In the lines below, look for "kitchen". Copy each line where it appears.

Stored data

"""

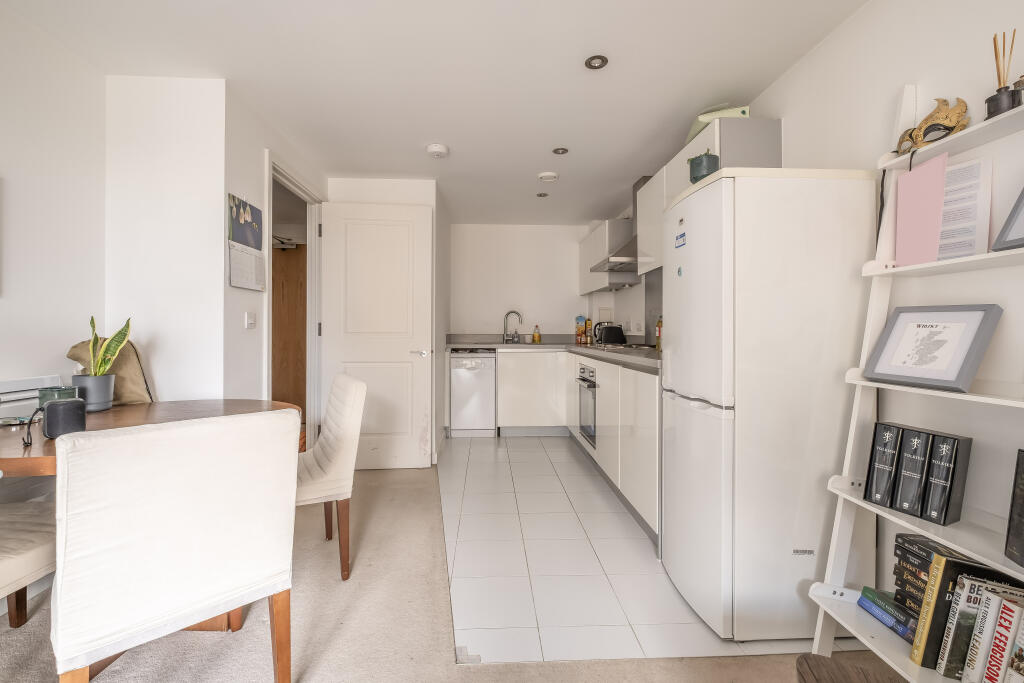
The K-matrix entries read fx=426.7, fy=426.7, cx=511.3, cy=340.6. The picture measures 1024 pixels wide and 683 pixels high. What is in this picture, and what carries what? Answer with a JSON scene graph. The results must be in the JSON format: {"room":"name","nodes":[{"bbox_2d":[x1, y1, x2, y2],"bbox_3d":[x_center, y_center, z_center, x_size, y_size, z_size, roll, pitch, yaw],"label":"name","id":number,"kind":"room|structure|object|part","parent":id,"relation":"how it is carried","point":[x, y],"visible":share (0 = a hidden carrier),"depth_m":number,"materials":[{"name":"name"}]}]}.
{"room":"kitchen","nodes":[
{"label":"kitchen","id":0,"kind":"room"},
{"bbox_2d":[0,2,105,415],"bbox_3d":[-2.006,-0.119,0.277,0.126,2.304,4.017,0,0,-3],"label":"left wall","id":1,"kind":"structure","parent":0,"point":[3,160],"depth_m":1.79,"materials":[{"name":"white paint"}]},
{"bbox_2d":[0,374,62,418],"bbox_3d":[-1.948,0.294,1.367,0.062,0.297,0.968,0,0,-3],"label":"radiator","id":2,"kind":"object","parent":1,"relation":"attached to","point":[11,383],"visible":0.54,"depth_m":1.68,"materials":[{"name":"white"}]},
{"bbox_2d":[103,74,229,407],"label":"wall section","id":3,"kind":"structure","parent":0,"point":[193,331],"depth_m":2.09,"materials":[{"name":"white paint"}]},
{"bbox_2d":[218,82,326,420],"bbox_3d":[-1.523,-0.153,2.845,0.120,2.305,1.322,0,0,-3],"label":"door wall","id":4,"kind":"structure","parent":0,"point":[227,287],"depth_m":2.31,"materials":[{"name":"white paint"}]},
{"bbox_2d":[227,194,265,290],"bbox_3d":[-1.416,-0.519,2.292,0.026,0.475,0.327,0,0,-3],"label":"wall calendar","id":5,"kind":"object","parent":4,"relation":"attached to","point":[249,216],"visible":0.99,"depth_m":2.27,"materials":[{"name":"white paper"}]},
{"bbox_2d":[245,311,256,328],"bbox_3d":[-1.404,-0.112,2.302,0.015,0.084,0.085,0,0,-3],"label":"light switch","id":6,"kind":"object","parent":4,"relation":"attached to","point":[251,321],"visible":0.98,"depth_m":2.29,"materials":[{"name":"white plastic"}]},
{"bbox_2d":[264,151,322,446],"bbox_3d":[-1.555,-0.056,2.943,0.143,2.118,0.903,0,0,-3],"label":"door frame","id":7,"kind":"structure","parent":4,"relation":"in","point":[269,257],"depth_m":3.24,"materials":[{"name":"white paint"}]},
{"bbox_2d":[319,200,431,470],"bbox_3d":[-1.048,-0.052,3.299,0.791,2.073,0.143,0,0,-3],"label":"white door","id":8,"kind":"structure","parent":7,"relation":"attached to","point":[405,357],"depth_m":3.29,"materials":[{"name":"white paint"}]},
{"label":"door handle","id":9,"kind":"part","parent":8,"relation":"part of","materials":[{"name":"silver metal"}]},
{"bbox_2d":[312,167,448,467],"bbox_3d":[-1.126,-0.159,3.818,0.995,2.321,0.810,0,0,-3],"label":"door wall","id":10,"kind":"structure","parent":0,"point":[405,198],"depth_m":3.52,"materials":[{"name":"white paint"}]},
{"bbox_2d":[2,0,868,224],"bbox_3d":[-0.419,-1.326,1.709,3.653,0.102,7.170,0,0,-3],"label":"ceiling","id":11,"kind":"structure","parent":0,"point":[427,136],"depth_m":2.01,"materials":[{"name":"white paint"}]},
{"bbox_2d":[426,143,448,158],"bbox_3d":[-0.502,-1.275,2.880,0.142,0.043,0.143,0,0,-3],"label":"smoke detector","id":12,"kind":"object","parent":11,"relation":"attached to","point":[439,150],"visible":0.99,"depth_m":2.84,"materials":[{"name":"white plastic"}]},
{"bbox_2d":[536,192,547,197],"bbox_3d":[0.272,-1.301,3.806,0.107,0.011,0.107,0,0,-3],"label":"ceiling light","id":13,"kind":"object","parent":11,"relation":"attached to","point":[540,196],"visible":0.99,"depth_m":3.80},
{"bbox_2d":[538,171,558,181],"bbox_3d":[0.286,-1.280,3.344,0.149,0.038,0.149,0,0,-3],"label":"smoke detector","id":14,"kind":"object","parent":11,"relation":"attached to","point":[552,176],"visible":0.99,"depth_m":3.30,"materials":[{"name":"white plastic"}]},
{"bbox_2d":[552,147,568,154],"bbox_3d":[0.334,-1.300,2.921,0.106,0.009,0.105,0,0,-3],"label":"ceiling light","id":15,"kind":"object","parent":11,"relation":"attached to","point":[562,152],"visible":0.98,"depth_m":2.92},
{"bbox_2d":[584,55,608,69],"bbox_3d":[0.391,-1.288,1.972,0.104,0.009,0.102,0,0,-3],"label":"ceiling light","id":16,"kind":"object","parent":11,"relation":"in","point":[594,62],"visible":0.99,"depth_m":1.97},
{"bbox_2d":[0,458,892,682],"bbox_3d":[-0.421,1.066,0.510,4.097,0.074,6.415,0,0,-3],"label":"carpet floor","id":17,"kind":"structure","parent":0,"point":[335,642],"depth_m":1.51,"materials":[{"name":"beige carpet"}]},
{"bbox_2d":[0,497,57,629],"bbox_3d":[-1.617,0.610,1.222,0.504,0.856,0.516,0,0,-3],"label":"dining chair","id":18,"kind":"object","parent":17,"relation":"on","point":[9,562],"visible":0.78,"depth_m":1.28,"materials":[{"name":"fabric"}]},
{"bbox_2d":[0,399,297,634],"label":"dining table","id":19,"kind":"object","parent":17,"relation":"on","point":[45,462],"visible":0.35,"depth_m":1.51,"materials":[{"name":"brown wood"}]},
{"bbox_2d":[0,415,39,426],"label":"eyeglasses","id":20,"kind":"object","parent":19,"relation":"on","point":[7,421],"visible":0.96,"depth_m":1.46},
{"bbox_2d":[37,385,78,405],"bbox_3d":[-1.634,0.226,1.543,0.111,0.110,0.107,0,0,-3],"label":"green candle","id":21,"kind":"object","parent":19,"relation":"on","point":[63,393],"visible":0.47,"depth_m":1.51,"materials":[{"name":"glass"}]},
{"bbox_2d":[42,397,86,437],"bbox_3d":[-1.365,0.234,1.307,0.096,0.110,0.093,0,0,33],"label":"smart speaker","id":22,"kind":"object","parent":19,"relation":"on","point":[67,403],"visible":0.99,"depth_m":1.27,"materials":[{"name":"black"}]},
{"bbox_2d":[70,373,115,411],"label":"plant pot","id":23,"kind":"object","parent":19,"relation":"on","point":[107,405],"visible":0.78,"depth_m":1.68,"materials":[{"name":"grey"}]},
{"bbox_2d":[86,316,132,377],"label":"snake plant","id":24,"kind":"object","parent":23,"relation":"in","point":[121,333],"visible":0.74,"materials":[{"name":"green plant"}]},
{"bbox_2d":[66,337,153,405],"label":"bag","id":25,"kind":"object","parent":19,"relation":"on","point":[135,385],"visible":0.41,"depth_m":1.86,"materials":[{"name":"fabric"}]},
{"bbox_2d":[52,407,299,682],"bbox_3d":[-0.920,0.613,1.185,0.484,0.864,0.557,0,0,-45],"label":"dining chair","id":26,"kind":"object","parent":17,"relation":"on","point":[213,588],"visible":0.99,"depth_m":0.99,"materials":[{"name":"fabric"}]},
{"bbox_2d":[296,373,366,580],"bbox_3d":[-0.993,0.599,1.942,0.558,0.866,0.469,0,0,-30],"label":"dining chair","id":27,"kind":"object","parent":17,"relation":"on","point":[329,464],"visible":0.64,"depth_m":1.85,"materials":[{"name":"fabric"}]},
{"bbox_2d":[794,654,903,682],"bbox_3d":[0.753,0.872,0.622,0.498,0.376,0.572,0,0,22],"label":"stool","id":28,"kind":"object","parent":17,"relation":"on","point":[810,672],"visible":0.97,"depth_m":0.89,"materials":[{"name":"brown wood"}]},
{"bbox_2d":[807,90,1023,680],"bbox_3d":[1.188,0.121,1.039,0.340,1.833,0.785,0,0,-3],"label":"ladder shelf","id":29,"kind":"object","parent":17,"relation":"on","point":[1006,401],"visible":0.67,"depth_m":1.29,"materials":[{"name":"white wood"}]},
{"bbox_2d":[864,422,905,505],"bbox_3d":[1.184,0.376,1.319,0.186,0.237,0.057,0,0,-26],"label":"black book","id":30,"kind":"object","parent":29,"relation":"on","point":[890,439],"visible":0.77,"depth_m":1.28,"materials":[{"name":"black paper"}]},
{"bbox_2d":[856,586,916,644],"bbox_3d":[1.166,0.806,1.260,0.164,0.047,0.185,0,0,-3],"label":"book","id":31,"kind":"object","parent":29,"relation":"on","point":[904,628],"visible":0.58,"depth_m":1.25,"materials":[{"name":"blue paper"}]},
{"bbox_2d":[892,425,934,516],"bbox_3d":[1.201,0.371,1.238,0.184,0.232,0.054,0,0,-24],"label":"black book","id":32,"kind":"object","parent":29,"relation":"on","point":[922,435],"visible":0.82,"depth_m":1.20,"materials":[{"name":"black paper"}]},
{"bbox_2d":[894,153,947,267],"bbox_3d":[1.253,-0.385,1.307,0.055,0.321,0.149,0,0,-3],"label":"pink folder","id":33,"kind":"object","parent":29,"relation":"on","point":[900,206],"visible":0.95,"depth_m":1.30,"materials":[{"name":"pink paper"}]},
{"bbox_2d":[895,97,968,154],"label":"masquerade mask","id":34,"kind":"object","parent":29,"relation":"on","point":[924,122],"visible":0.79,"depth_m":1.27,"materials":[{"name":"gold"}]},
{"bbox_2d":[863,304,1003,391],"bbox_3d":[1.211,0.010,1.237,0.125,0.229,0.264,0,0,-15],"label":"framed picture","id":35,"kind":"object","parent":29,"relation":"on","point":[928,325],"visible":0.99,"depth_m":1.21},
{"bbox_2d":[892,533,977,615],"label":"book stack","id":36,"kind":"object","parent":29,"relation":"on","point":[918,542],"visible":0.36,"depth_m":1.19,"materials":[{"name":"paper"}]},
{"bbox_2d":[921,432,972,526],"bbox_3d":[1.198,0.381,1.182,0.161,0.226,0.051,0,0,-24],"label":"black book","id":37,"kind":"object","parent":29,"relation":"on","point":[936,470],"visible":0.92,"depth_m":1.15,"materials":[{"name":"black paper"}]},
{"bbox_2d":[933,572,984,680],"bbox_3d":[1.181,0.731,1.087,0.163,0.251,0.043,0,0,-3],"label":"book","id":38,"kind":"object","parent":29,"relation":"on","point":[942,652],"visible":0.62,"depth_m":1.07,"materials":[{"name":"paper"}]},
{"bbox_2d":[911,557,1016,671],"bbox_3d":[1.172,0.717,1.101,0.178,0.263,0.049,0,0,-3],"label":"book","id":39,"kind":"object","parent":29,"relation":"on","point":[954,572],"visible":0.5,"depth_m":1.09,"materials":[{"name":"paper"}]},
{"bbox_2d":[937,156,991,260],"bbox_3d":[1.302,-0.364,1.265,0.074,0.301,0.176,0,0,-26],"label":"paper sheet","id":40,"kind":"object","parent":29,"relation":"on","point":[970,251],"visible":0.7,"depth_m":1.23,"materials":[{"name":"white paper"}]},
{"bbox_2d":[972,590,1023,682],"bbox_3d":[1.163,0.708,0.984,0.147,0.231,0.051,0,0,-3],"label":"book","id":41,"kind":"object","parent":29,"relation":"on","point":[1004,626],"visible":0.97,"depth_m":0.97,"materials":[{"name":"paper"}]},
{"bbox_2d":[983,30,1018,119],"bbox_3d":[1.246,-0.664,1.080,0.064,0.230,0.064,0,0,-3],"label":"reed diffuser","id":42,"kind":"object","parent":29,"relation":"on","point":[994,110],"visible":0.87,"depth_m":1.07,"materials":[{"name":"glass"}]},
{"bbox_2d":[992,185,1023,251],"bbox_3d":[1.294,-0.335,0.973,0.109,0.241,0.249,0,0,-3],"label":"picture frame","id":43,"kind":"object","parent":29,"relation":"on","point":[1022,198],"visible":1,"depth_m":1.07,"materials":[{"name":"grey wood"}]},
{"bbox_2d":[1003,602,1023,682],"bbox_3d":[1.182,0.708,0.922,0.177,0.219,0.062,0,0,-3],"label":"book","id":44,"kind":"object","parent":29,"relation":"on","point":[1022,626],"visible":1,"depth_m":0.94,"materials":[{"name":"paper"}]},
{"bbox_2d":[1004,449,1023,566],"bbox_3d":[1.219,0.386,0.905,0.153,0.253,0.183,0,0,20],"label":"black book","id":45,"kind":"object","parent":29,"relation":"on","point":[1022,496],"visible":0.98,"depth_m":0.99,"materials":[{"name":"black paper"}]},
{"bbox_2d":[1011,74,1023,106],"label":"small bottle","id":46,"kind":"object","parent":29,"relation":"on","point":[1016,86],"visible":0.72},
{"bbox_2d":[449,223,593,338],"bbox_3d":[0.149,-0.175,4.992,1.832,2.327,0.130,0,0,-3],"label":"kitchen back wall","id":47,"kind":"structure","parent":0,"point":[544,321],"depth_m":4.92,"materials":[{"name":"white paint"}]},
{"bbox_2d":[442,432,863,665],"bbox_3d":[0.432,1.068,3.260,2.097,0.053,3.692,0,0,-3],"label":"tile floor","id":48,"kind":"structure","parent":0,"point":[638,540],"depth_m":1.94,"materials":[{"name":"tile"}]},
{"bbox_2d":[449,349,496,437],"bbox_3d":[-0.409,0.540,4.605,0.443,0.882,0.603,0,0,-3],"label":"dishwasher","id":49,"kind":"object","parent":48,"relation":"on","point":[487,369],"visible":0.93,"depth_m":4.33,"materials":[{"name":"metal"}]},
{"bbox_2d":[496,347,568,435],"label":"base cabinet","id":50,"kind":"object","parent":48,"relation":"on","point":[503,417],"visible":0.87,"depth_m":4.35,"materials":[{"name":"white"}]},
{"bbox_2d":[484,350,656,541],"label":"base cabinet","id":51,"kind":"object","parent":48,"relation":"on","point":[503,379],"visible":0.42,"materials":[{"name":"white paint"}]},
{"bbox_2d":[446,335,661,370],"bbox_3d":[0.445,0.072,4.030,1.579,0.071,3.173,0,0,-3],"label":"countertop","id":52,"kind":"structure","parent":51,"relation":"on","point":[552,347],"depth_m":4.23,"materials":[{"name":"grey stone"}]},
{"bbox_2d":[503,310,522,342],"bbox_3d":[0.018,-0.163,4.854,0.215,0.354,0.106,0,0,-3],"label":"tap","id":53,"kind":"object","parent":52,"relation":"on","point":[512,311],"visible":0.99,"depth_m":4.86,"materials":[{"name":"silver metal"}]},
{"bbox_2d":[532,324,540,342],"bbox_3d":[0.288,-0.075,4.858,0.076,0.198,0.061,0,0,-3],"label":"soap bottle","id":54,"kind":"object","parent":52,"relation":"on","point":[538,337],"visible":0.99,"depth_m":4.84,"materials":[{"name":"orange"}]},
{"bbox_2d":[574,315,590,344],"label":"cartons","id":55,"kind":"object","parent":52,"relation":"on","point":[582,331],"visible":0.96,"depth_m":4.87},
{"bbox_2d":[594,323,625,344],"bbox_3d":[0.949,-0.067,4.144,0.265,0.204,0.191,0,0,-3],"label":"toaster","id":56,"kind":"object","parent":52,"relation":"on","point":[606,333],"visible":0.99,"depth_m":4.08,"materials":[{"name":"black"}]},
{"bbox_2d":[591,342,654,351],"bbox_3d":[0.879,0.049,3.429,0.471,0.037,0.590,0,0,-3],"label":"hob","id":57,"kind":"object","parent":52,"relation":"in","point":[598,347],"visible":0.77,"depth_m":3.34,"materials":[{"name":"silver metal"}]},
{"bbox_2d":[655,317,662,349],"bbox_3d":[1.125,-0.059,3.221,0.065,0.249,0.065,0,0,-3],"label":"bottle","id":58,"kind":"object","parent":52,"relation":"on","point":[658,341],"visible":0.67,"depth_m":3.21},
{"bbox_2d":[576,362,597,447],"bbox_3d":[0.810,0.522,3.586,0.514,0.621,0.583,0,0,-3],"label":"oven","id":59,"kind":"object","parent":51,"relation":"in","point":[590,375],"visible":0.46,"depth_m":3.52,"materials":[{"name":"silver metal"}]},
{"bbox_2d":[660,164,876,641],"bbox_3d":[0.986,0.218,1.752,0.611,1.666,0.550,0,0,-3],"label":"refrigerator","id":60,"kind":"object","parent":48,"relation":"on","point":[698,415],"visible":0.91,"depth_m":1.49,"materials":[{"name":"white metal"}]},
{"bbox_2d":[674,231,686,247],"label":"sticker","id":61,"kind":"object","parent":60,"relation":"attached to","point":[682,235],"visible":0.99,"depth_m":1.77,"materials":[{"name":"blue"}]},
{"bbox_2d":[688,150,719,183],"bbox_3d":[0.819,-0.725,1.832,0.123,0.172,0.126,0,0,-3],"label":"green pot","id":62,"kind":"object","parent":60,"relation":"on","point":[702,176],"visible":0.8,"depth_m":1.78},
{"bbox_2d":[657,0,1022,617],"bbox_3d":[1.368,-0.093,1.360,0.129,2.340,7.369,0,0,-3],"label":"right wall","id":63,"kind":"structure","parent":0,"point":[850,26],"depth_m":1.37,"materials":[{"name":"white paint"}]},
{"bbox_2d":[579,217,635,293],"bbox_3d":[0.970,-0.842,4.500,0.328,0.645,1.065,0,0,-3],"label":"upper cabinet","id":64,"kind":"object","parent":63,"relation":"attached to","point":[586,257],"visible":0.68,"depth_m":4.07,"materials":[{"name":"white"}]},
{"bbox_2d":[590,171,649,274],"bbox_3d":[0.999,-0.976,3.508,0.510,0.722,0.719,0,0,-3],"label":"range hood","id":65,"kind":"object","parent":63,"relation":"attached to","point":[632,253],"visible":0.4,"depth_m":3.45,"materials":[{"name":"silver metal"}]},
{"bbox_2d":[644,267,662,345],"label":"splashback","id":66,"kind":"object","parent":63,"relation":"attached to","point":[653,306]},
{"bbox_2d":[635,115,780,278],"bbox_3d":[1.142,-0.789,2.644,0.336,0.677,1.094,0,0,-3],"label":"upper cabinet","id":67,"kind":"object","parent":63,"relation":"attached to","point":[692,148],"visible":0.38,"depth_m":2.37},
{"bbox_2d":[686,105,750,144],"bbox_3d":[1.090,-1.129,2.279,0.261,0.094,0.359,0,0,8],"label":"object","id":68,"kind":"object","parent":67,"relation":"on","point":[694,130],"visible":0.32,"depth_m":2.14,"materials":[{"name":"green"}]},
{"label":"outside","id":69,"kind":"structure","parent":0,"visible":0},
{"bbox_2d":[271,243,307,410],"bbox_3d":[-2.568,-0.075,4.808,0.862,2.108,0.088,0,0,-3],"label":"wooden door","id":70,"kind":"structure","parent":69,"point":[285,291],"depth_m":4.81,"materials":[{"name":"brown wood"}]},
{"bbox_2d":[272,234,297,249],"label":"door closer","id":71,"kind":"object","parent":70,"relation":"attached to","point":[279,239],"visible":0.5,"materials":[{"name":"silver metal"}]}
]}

"""

**Solution to this problem**
{"room":"kitchen","nodes":[
{"label":"kitchen","id":0,"kind":"room"},
{"bbox_2d":[449,223,593,338],"bbox_3d":[0.149,-0.175,4.992,1.832,2.327,0.130,0,0,-3],"label":"kitchen back wall","id":47,"kind":"structure","parent":0,"point":[544,321],"depth_m":4.92,"materials":[{"name":"white paint"}]},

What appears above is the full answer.